─── MATERIAL FOR THIS EXERCISE

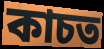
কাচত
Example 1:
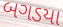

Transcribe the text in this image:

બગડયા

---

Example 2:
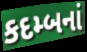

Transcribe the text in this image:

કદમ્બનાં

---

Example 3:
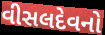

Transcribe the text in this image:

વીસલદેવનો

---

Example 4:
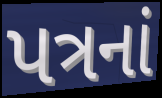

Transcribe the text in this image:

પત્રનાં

──────
─── MATERIAL FOR THIS EXERCISE

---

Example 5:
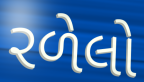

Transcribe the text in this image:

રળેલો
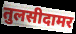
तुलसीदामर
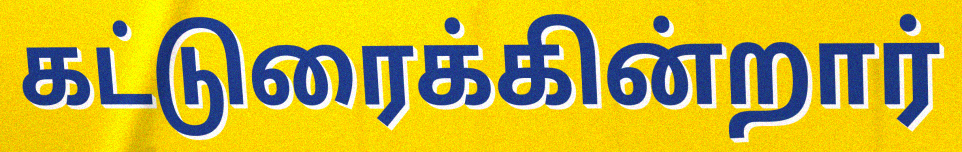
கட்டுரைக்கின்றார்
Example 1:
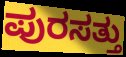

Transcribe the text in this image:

──────

> WHAT TO DO: From the material above, pull out every line that contains the word "Example".

> RESPONSE BELOW:
Example 1:
Example 2:
Example 3:
Example 4:
Example 5:
Example 1:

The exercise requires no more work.